START Data shown

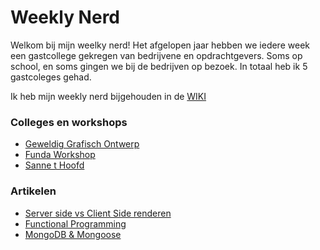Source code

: # Weekly Nerd

Welkom bij mijn weelky nerd! Het afgelopen jaar hebben we iedere week een gastcollege gekregen van bedrijvene en opdrachtgevers. Soms op school, en soms gingen we bij de bedrijven op bezoek. In totaal heb ik 5 gastcoleges gehad.

Ik heb mijn weekly nerd bijgehouden in de [WIKI](https://github.com/Zeijls/weekly-nerd-1920/wiki)

### Colleges en workshops

- [Geweldig Grafisch Ontwerp](https://github.com/Zeijls/weekly-nerd-1920/wiki/Geweldig-Grafisch-Ontwerp)
- [Funda Workshop](https://github.com/Zeijls/weekly-nerd-1920/wiki/Workshop-Funda)
- [Sanne t Hoofd](https://github.com/Zeijls/weekly-nerd-1920/wiki/Sanne-'t-Hoofd)

### Artikelen

- [Server side vs Client Side renderen](https://github.com/Zeijls/weekly-nerd-1920/wiki/Server-side-VS-Client-Side)
- [Functional Programming](https://github.com/Zeijls/weekly-nerd-1920/wiki/Functional-Programming)
- [MongoDB & Mongoose](https://github.com/Zeijls/weekly-nerd-1920/wiki/MongoDB-&-Mongoose)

END Data shown

Write the data above out exactly. Leave out any pictures.

Your solution:
Source code

: # Weekly Nerd

Welkom bij mijn weelky nerd! Het afgelopen jaar hebben we iedere week een gastcollege gekregen van bedrijvene en opdrachtgevers. Soms op school, en soms gingen we bij de bedrijven op bezoek. In totaal heb ik 5 gastcoleges gehad.

Ik heb mijn weekly nerd bijgehouden in de [WIKI](https://github.com/Zeijls/weekly-nerd-1920/wiki)

### Colleges en workshops

- [Geweldig Grafisch Ontwerp](https://github.com/Zeijls/weekly-nerd-1920/wiki/Geweldig-Grafisch-Ontwerp)
- [Funda Workshop](https://github.com/Zeijls/weekly-nerd-1920/wiki/Workshop-Funda)
- [Sanne t Hoofd](https://github.com/Zeijls/weekly-nerd-1920/wiki/Sanne-'t-Hoofd)

### Artikelen

- [Server side vs Client Side renderen](https://github.com/Zeijls/weekly-nerd-1920/wiki/Server-side-VS-Client-Side)
- [Functional Programming](https://github.com/Zeijls/weekly-nerd-1920/wiki/Functional-Programming)
- [MongoDB & Mongoose](https://github.com/Zeijls/weekly-nerd-1920/wiki/MongoDB-&-Mongoose)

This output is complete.